In a recent book chapter (that is currently under review), my colleagues and I discuss the application of citation theories and social theories to popular media and social media metrics (so-called altmetrics) being collected by sites like,, and Plum Analytics. These metrics are being used by organizations such as libraries, publishers, universities, and others to measure scholarly impact. It is an interesting area of research in that it helps us understand how scholarly work is being consumed and disseminated in social media (and thus presumably to an audience outside of the academy).

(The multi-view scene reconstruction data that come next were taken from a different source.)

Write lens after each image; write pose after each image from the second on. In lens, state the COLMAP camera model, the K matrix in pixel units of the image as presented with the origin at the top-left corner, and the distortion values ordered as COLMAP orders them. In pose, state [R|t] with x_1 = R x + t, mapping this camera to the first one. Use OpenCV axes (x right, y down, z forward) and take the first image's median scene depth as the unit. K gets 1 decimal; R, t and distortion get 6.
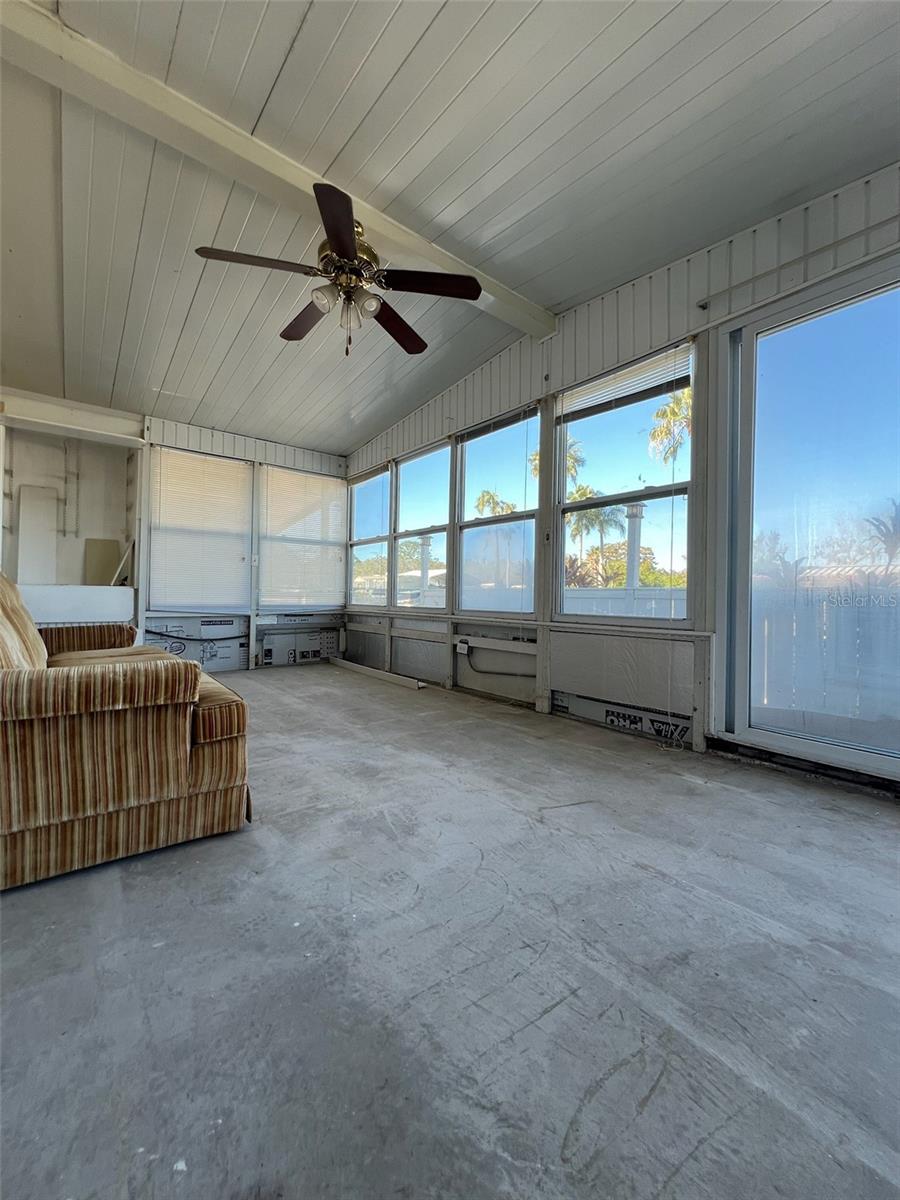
lens RADIAL K [[480.0, 0, 455.3], [0, 480.0, 595.5], [0, 0, 1]] dist [0.000980, -0.000193]
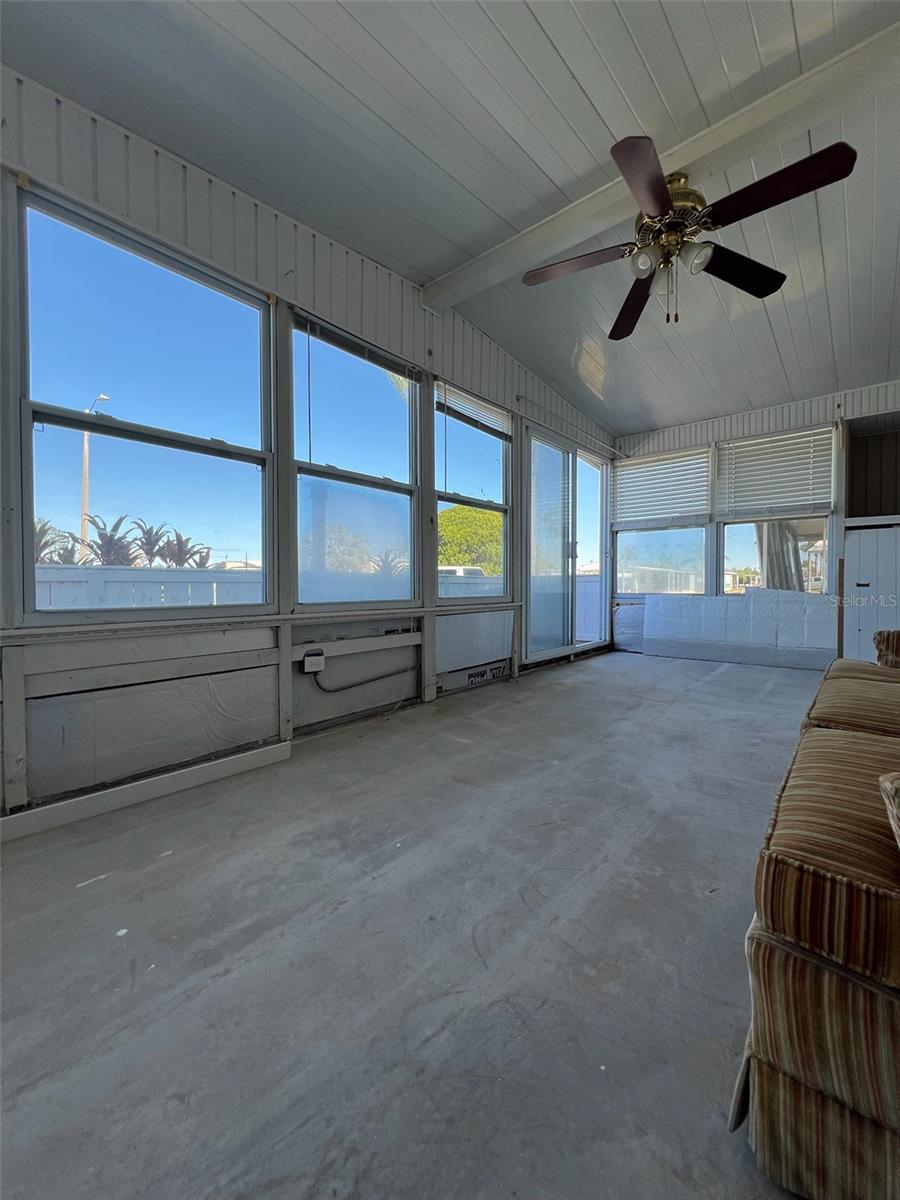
lens RADIAL K [[480.4, 0, 447.2], [0, 480.4, 593.6], [0, 0, 1]] dist [-0.001595, -0.000305]
pose [[-0.176327, -0.034939, 0.983711, -0.975508], [-0.004269, 0.999388, 0.034731, -0.008633], [-0.984322, 0.001924, -0.176368, 1.432139]]
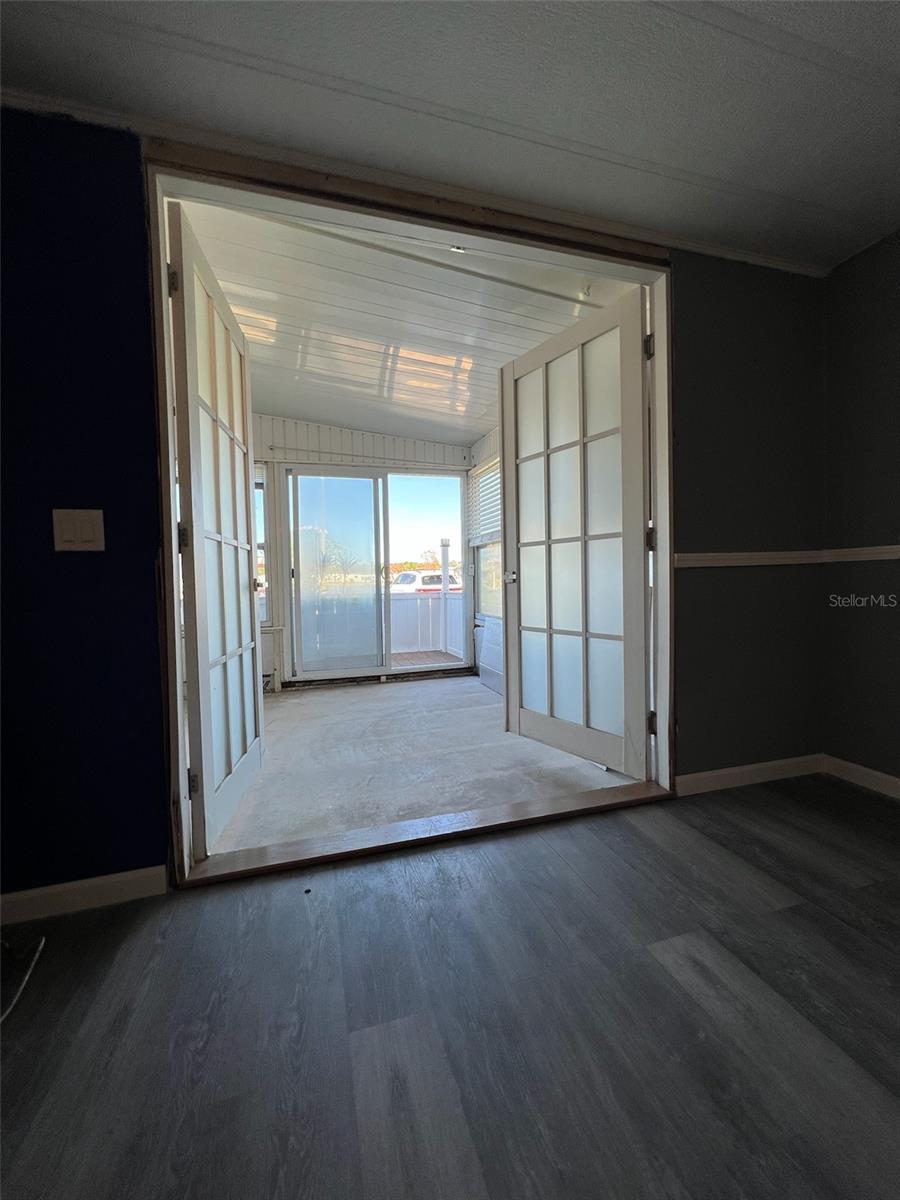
lens RADIAL K [[480.0, 0, 455.3], [0, 480.0, 595.5], [0, 0, 1]] dist [0.000980, -0.000193]
pose [[0.360655, -0.058483, 0.930864, -0.889654], [0.023684, 0.998285, 0.053542, -0.119038], [-0.932398, 0.002736, 0.361422, -0.283986]]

I come to this research having dabbled in many different areas of studies beginning with neuropsychology (as an undergraduate), human-computer interaction, information architecture, and web design (as a master’s student), and finally social informatics (at the beginning of my Ph.D.), digital humanities (middle of Ph.D.), and scholarly communication and sociology (thesis work). I believe this indirect path has allowed me to consider research questions from different perspectives and allows me to apply various theoretical and methodological lenses to the same problem (as is the case for many Information Science graduates). It’s also a path that has allowed me to contribute to the data collection aspect of this work, as I’ve written several programs that have assisted in the collection and storage of huge amounts of data (hundreds of millions of tweets, publication records, etc.) on scholarly (and other) activities. These experiences have allowed me to contribute to the book chapter mentioned above, several articles and presentations, and continues to allow me to contribute to understanding scholarly communication in social and popular media venues.

I’m looking forward to finalizing my thesis and to continue to examine these social and scholarly communication issues in my current research position at UdeM and in a permanent faculty position with future colleagues.